A Major Stake for the Future: Authenticating Vanilla With DNA


As Madagascar vanilla plantations suffer from climate hazards and biopiracy, the price of vanilla has risen sharply, tenfold over the past five years. Moreover, the use of vanilla, pods or natural extracts by food, fragrances and cosmetics industries has increased undoubtedly. This context encourages fraud. That’s why industry professionals and consumers are increasingly wanting to check the authenticity and traceability of plant raw materials. To provide more guarantees, scientists have developed and improved several different analytical techniques. In this study, we present an efficient genetic technology called barcoding to identify and trace vanilla species. Raw material authentication by barcoding was carried out with long genetic markers, used as a signature for each vanilla species.

This study shows that the barcoding analyses are useful to confirm the use of authentic and natural products before the transformation steps.

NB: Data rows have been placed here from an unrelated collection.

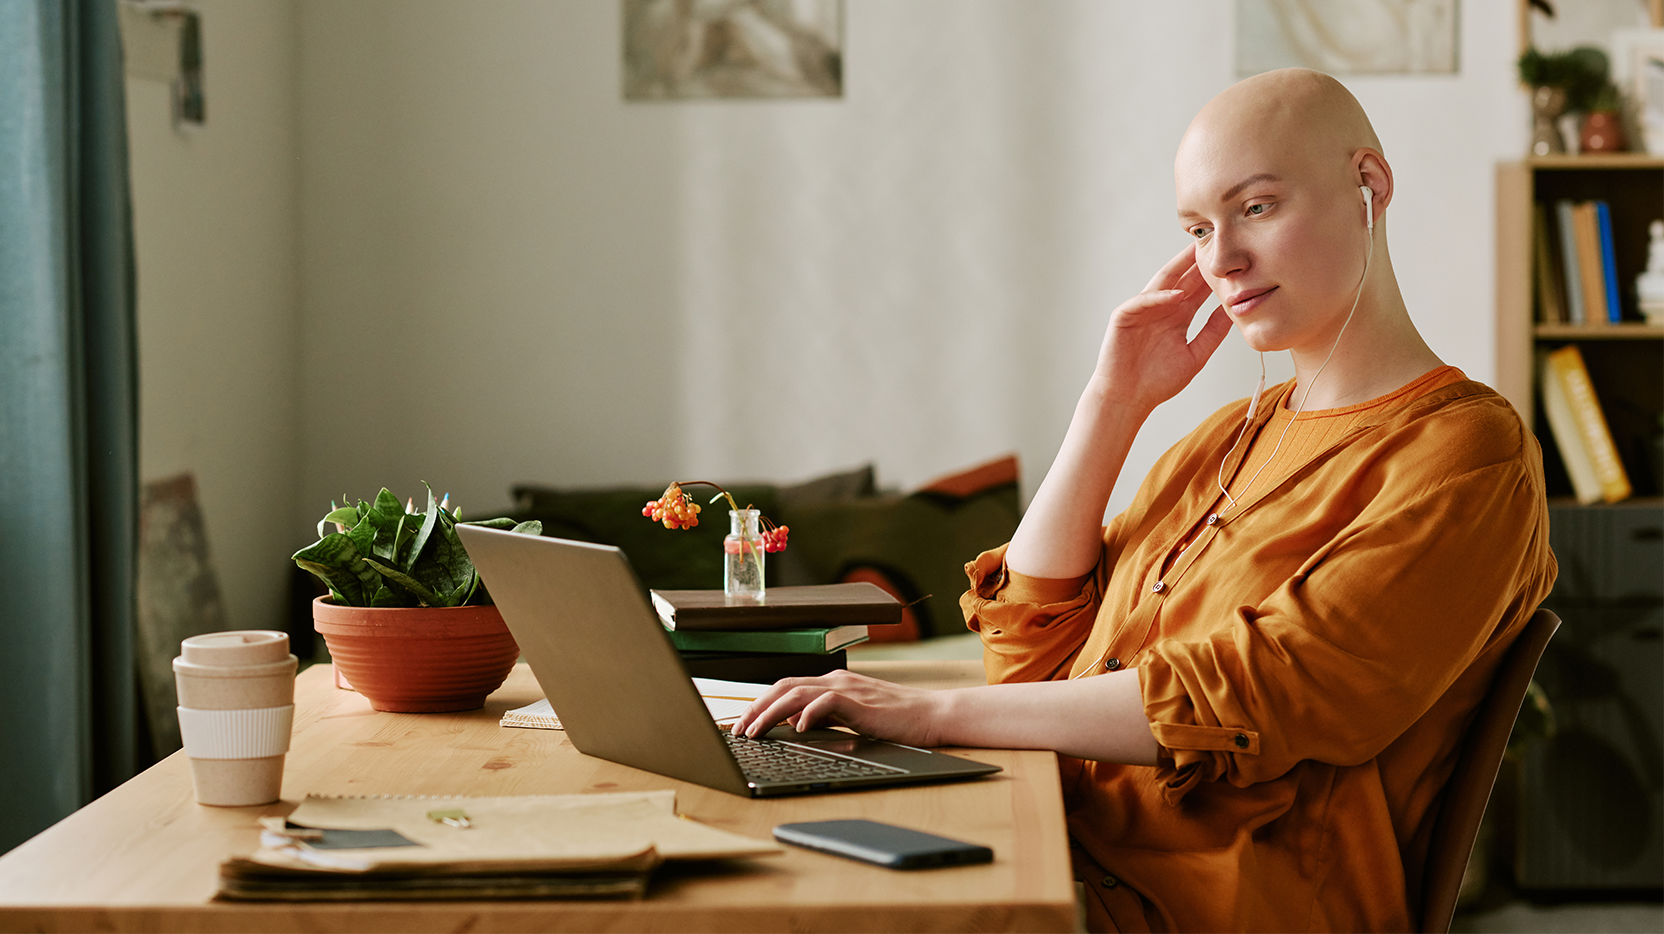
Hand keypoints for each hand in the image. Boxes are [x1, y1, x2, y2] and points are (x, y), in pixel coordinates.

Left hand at [730, 671, 945, 746]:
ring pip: (797, 694)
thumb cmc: (894, 718)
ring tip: (755, 731)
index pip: (786, 688)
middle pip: (784, 687)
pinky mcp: (860, 702)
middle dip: (756, 708)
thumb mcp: (851, 717)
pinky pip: (827, 702)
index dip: (760, 703)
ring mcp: (847, 689)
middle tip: (738, 730)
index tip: (742, 723)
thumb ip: (823, 716)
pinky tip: (798, 728)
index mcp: (832, 683)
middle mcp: (835, 681)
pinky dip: (808, 714)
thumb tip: (793, 722)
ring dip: (770, 712)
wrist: (930, 714)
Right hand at [1092, 242, 1230, 415]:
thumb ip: (1212, 333)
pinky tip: (1176, 294)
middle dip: (1196, 261)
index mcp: (1177, 316)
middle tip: (1215, 241)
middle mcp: (1161, 308)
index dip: (1212, 274)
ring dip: (1177, 268)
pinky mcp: (1123, 317)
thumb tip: (1233, 312)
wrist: (1128, 399)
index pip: (1197, 289)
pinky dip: (1159, 297)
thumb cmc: (1157, 382)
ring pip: (1161, 283)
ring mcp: (1142, 310)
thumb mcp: (1195, 355)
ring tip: (1194, 252)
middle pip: (1181, 278)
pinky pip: (1142, 302)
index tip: (1233, 260)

In the future, these methods, in conjunction with chemical analyses, will be essential in preventing fraud and adulteration.

A Brief History of Vanilla

Vanilla is one of the most used and known natural flavors in the world and is experiencing an increase in global demand.1 Vanilla species belong to the Fabaceae family. Vanilla genus contains about 100 different species and the main cultivated species are native from Mesoamerica.2 In 1739, vanilla was introduced into Europe.3 Then, with increasing demands and supply constraints, cultures were expanded into other geographical areas (islands of the Indian Ocean and Indonesia). To improve productivity and extend marketing, manual pollination was developed in 1838. Today, vanilla production is dominated by Madagascar, Indonesia, Uganda, India, Comores and Mexico.4 The United States is the main vanilla importer (between 1,500-2,000 metric tons annually) and uses it to produce vanilla extracts for export. However, the increase of weather events has induced supply deficits or poor fruits quality. These conditions cause increased vanilla bean prices (multiplied by 20 in 10 years). In 2018, vanilla beans were sold at $600 per kilogram.5 This price modification has a negative impact on the entire vanilla supply chain and ultimately on consumers.

An alternative to this problem is the use of synthetic vanillin obtained from paper and pulp mill by-products.6 However, synthetic vanillin from other plants can be used to adulterate natural ingredients. In this context, it’s important to authenticate and identify plant species used to manufacture products. Moreover, consumers and cosmetics industries are more and more concerned by adulteration and fraud. Today, the presence of natural or synthetic flavors and its main chemical component is detectable thanks to the “Quantitative Natural Abundance 13C NMR” technique.7 This technology shows a link with the plant species used to make a product.

The advantage of this technique is its affordability and its time efficiency. The main disadvantage is that chemistry fails to identify several plant species. To answer this problem, plant genetic research has found that every plant species has a specific genetic signature.8 In literature, different authors report the use of genes for vanilla authentication.9-10 But many authors suggest the interest of several genetic markers to authenticate and trace vanilla species.